→ **Problem 1**
Return the passage of the forum thread on speaker power ratings that begins at the words "http://www.polkaudio.com/home/specs.php?category=2&speaker=34" and ends after the words "hope it helps.".

→ **Source text**
============================================================
Hey, what they hell does Ken know anyway? He thinks you can't bi-wire RT1000's.:D

BDT

davidein

Thanks for the info that answered my RMS question

now can someone tell me if the Polk Audio RM6200 is

20 - 125 w/channel
or
20 - 125 RMS

http://www.polkaudio.com/home/specs.php?category=2&speaker=34

WA2KBZ

This is an RMS rating. I think Polk uses that miore quality spec. Check the spec sheet on the individual speakers to confirm (not the speaker package set summary). Means speakers can handle a SINE wave input (typically set to 1 KHz) amplified until the output voltage of 31.6 VRMS (44.7 V peak) across an 8 ohm load. Expect an RMS current of 3.95 amps into speakers, or 5.6 amps peak. Peak power is 250 W for brief peaks. By the way, size speaker wire at peak amps number to avoid voltage drop above what you consider OK during peaks.
Karl

HBombToo

I think this link may help summarize what has been stated and hope it helps.

http://www.telling-amplification.co.uk/power-ratings.html

IMHO
RMS or Continuous power... for me they are the same but I'm not going to debate the correctness of the terminology. If I say RMS Power, I am implying RMS Voltage Squared divided by resistance.

Terms, Terms and more Terms confuse the hell out of me!


With Respect
HBomb;)
============================================================
→ **Problem 2**
Output as a numbered list the lines of the entries from the first one through the line that contains "the wooden rolling pin", skipping any blank lines.

Spatial grounding data
============================================================
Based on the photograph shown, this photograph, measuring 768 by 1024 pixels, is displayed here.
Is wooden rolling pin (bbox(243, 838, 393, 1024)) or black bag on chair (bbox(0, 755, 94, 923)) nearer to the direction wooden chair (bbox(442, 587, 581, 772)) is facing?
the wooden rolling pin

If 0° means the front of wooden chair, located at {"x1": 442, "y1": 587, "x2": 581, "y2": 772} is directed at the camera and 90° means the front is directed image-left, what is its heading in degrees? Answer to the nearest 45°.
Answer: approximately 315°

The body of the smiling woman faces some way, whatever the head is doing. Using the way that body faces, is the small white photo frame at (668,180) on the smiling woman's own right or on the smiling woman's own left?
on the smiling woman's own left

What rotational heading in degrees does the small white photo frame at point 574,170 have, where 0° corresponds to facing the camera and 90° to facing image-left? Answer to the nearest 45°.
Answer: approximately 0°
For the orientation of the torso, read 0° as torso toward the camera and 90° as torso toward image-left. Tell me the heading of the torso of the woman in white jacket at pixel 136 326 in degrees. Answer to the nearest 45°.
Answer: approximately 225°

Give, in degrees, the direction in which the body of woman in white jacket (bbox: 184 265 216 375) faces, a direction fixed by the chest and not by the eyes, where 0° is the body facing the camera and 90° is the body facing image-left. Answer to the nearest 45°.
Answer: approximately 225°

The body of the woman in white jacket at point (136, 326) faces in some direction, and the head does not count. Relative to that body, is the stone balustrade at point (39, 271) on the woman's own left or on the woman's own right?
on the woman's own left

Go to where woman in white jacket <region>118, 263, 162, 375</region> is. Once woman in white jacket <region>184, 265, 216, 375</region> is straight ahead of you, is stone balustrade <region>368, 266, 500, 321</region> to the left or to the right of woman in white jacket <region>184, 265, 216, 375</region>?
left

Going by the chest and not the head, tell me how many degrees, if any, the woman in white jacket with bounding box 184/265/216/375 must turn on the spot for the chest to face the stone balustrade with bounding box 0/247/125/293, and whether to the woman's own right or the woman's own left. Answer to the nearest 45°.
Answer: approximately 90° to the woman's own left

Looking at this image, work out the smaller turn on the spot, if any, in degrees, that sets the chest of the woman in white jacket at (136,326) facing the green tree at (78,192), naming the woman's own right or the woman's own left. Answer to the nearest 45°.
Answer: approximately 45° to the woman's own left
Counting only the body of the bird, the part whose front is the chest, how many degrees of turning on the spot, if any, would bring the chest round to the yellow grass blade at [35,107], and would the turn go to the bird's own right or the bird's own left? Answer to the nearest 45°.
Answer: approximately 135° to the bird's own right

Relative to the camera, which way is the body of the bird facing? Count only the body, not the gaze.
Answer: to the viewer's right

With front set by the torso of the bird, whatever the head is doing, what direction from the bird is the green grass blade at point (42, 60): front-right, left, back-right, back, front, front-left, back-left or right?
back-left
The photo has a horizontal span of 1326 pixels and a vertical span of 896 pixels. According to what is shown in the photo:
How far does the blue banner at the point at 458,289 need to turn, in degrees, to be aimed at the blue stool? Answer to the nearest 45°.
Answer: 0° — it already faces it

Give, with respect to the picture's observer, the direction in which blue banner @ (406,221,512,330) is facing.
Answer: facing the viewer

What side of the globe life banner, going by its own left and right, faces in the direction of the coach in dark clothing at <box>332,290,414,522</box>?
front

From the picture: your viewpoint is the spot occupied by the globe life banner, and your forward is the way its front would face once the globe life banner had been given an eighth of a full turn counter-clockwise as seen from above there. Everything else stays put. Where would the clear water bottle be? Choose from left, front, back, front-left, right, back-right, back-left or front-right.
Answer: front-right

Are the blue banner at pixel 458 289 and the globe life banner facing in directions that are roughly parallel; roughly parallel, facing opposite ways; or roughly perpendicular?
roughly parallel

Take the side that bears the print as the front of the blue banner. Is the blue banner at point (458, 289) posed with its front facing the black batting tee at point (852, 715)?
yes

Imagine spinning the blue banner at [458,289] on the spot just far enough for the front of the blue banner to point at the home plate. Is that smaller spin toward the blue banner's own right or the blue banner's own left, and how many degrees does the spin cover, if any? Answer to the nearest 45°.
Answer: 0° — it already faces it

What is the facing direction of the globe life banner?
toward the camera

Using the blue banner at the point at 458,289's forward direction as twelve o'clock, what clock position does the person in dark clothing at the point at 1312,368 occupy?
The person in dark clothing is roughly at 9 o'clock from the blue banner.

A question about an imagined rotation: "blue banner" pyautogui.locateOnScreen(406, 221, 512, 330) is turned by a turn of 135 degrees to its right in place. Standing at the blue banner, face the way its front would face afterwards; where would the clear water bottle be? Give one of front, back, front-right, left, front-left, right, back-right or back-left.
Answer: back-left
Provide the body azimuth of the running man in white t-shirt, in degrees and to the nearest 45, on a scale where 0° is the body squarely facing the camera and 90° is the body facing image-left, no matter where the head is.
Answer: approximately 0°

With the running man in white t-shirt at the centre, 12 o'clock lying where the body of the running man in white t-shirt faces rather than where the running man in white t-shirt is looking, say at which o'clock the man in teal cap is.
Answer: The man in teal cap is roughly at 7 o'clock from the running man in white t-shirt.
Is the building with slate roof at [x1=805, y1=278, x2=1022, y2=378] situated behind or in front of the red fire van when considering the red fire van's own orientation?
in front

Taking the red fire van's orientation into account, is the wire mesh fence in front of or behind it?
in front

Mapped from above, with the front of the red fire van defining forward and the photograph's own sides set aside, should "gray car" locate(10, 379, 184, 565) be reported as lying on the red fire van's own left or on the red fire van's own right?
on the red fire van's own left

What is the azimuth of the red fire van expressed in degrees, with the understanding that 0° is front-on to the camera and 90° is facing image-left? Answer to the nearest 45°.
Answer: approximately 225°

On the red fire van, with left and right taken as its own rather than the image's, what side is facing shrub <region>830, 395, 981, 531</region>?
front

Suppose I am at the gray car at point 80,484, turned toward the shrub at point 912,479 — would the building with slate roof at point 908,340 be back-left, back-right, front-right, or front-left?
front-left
============================================================
→ **Answer space 1**
http://www.polkaudio.com/home/specs.php?category=2&speaker=34

WA2KBZ

This is an RMS rating. I think Polk uses that miore quality spec. Check the spec sheet on the individual speakers to confirm (not the speaker package set summary). Means speakers can handle a SINE wave input (typically set to 1 KHz) amplified until the output voltage of 31.6 VRMS (44.7 V peak) across an 8 ohm load. Expect an RMS current of 3.95 amps into speakers, or 5.6 amps peak. Peak power is 250 W for brief peaks. By the way, size speaker wire at peak amps number to avoid voltage drop above what you consider OK during peaks.
Karl

HBombToo

I think this link may help summarize what has been stated and hope it helps.

→ **Answer space 2**
1. Based on the photograph shown, this photograph, measuring 768 by 1024 pixels, is displayed here.
2. Is wooden rolling pin (bbox(243, 838, 393, 1024)) or black bag on chair (bbox(0, 755, 94, 923)) nearer to the direction wooden chair (bbox(442, 587, 581, 772)) is facing?
3. the wooden rolling pin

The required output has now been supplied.